This is a review of the whole series (three volumes).
The main concept of this story, which is unveiled slowly so it’s somewhat of a spoiler, resonates with the notion that likely most depressed people have had at some point: that they are inhabited by an alien presence that feeds upon their anguish. But the story goes further: what if that alien presence has actually caused a symbiotic relationship? Although the parasite leads the host to isolate itself and develop troubling compulsions and/or fears (like germophobia or scopophobia), the alien presence also acts as a dam of sorts, consuming the excess anguish that would otherwise overwhelm the host and lead him or her to suicide. Maybe worse: what if love itself is a lie fabricated by these alien presences to manipulate human beings into doing their bidding?
Our protagonist is a germophobic twenty-seven-year-old programmer who develops a virus that will shut off telephone and SMS services during a few days of the Christmas holidays.

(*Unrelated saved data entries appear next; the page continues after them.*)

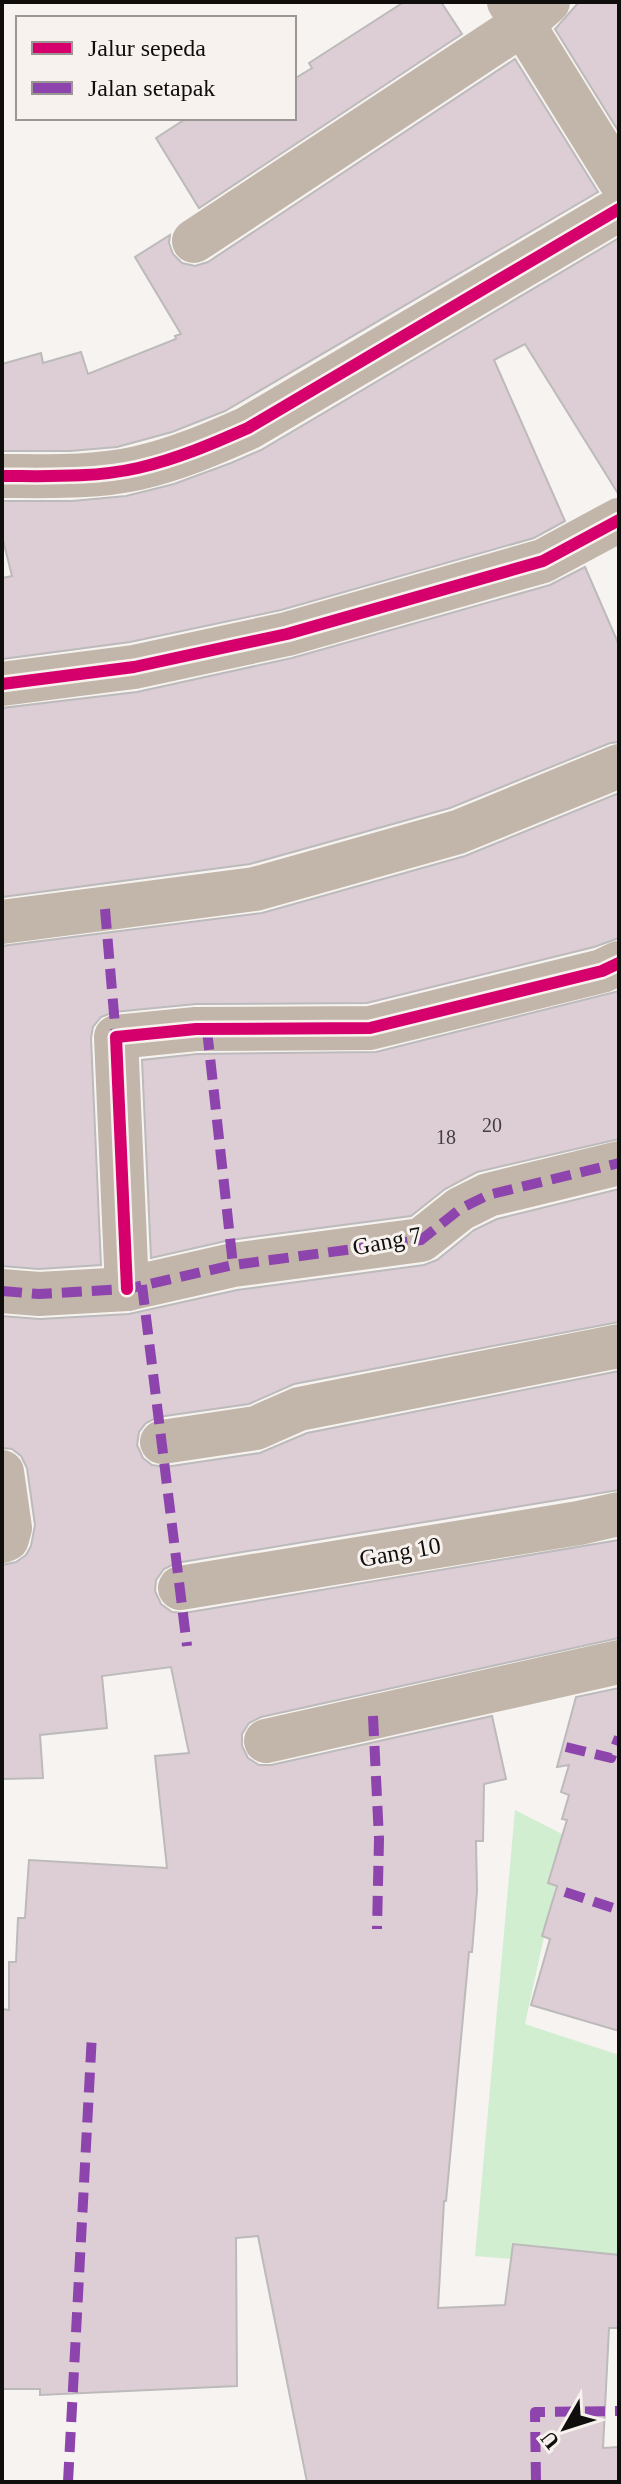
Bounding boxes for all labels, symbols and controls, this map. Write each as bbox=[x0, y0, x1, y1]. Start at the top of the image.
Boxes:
legend bbox=[16, 16, 296, 120]
text: Jalur sepeda bbox=[88, 35, 206, 61]
text: Jalan setapak bbox=[88, 75, 215, 101]
house number: 20 bbox=[482, 1114, 502, 1136]
house number: 18 bbox=[436, 1126, 456, 1148]
street label: Gang 7 bbox=[350, 1222, 424, 1260]
street label: Gang 10 bbox=[357, 1532, 443, 1572]
north arrow bbox=[525, 2388, 605, 2468]
text: U bbox=[535, 2426, 565, 2454]

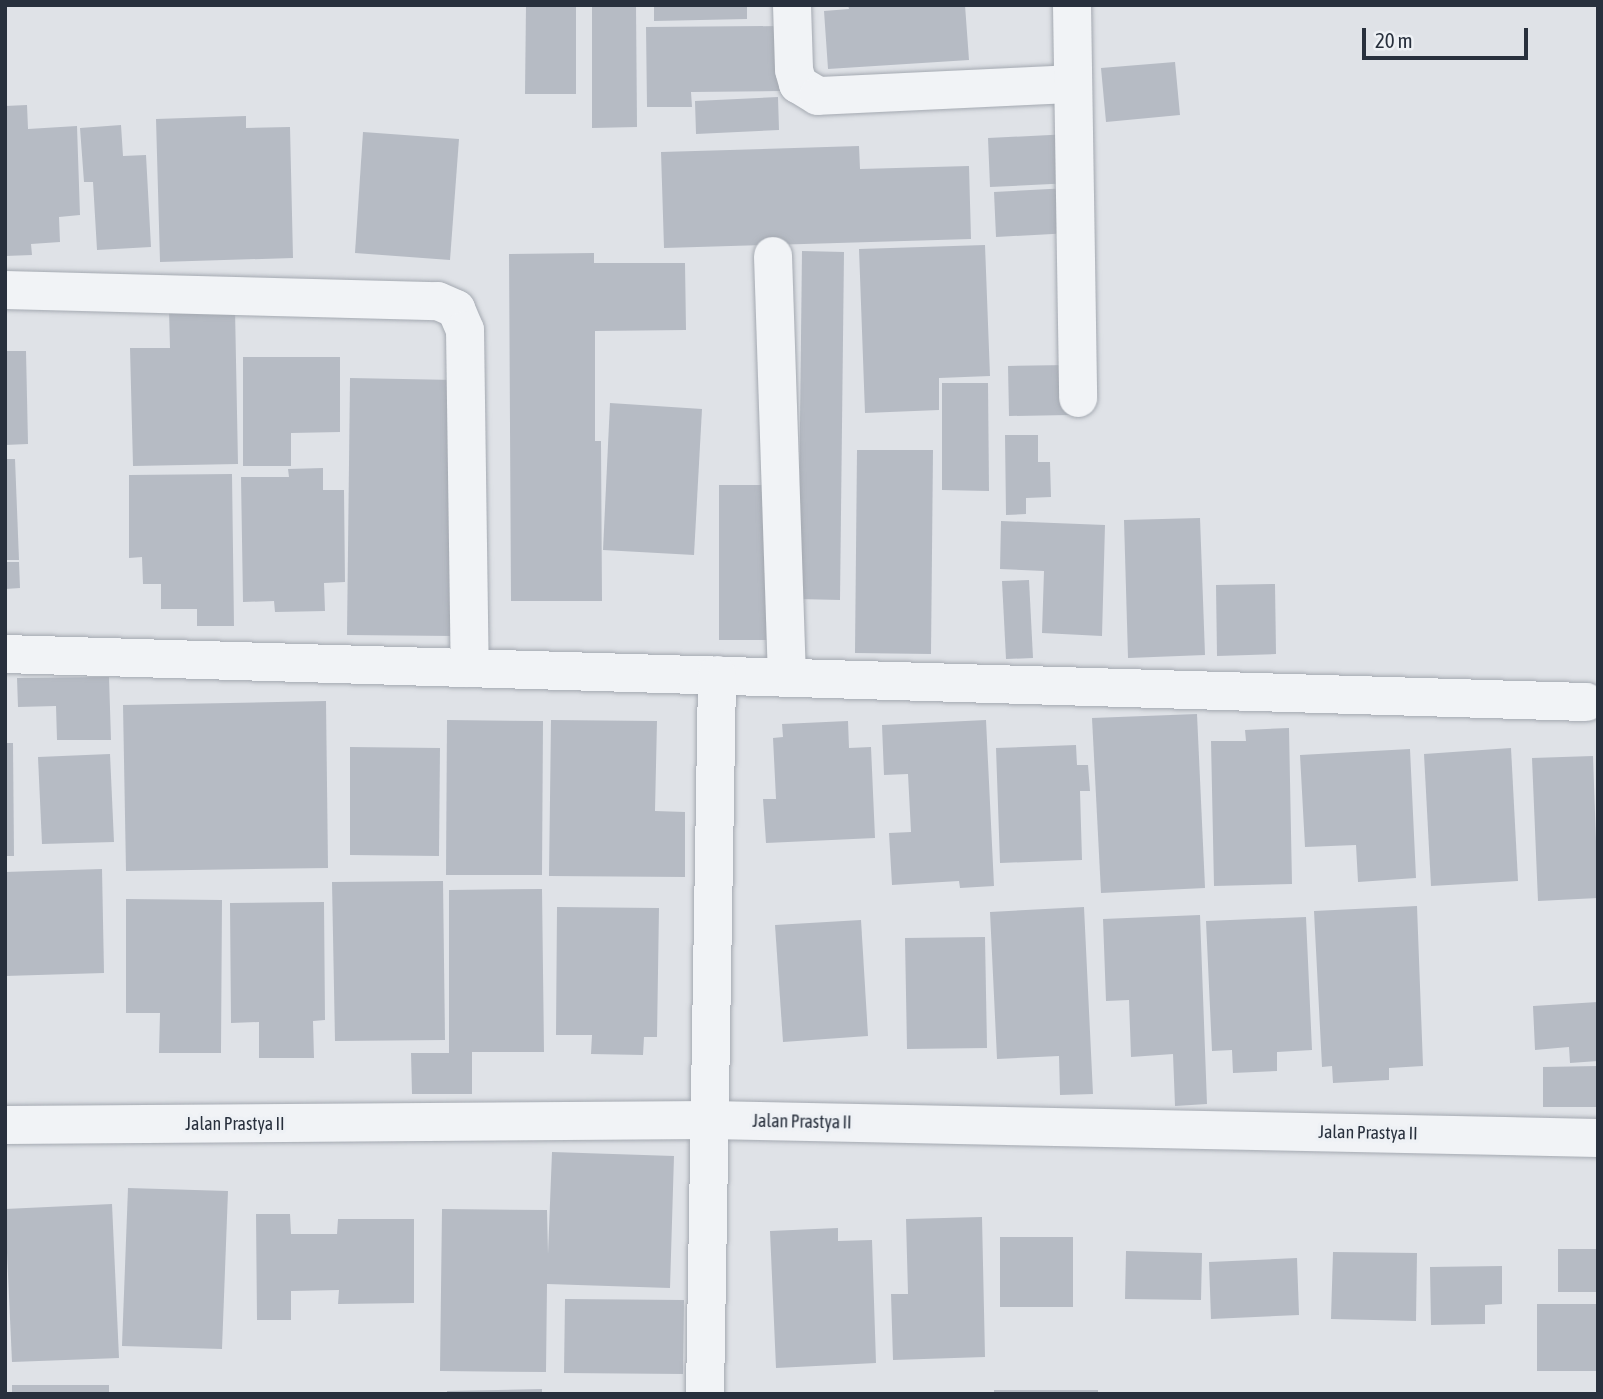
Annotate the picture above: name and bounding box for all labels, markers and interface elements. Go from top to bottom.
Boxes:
scale bar [1365,14,1531,58]
text: 20 m [1375,28,1413,52]
street label: Jalan Prastya II [752,1110,852,1134]
street label: Jalan Prastya II [185,1113,285,1135]
street label: Jalan Prastya II [1318,1121,1418,1145]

He rationalizes the fact that he feels lonely during that period, so he would prefer if other people weren’t able to contact their family members or their romantic partners. Some mysterious older guy finds out about his intentions somehow (this ends up having surprisingly little to do with the rest of the plot), so he blackmails him into being the babysitter of a troubled seventeen-year-old girl who refuses to attend her high school classes.
This high schooler suffers from scopophobia as well as misanthropic tendencies that have led her to quit society. Initially it seems that this girl’s “handlers” are partnering her with somewhat like-minded individuals in the hopes that these third parties will end up convincing the girl to go back to school and behave like a proper human. However, the truth is more complicated, hence the parasite thing in the title.

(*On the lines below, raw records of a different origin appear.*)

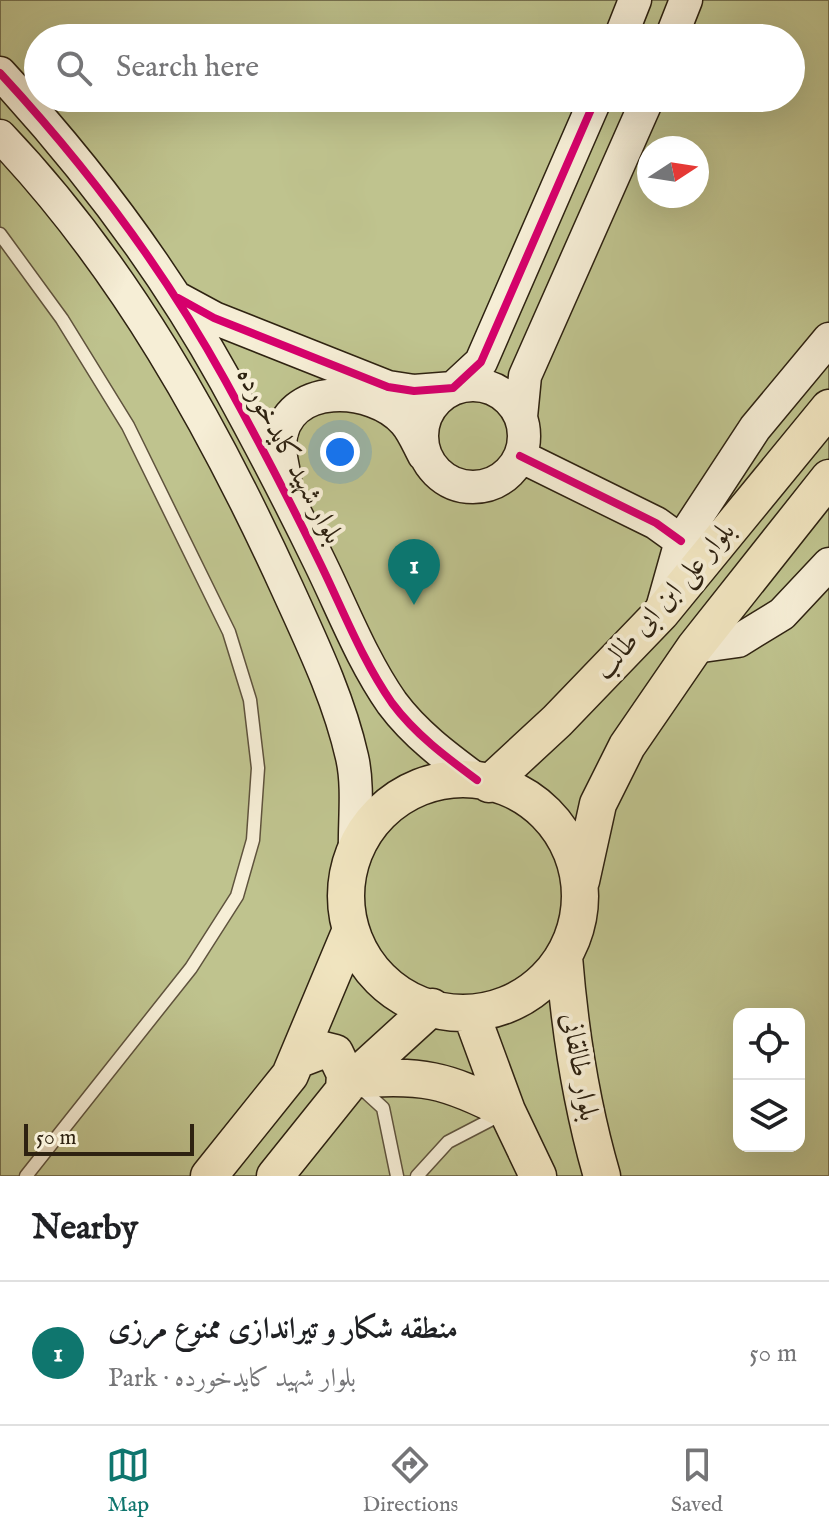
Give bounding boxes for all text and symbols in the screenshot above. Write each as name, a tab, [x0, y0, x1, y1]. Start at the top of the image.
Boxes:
search box	[24, 24, 805, 112]
icon: search	[52, 46, 96, 90]
text: Search here	[116, 49, 259, 87]
north arrow	[637, 136, 709, 208]
street label: بلوار شهید کایدخورده	[228, 362, 350, 550]
your location	[320, 432, 360, 472]
street label: بلوار علی ابن ابی طالب	[587, 515, 744, 688]
pin: 1	[388, 539, 440, 605]
map controls	[733, 1008, 805, 1152]
button: locate	[733, 1008, 805, 1080]
street label: بلوار طالقانی	[552, 1010, 606, 1124]
button: layers	[733, 1080, 805, 1152]
scale bar	[24, 1120, 194, 1156]
text: 50 m	[36, 1124, 77, 1152]
text: Nearby	[32, 1207, 138, 1250]
text: منطقه شکار و تیراندازی ممنوع مرزی	[108, 1311, 458, 1349]
text: 1	[53, 1337, 63, 1370]
text: 50 m	[749, 1337, 797, 1370]
text: Park · بلوار شهید کایدخورده	[108, 1362, 356, 1395]
tab: Map	[106, 1443, 150, 1519]
tab: Directions	[363, 1443, 458, 1519]
tab: Saved	[671, 1443, 723, 1519]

The story ended up being far deeper and philosophical than I expected. However, I was tempted to rate it lower because it never quite nails the execution. Some of the character designs are a bit too samey; combined with some extended flashbacks awkwardly introduced, at times I wasn’t sure if some characters were the same but with different haircuts. I’ve lived plenty of years already but I doubt I’ve gotten that senile, so I suppose that my confusion was due to this manga’s shortcomings. Also, I thought the protagonist was a bit weak. For most of the story there was little more to this guy than his germophobia and his tendency to isolate himself.
I particularly enjoyed the ending. It was bold but subdued in a haunting way.
In any case, good story. I wasn’t too surprised to find out that this author also wrote the manga ‘I sold my life for ten thousand yen per year’, which is great if you are into psychological pain.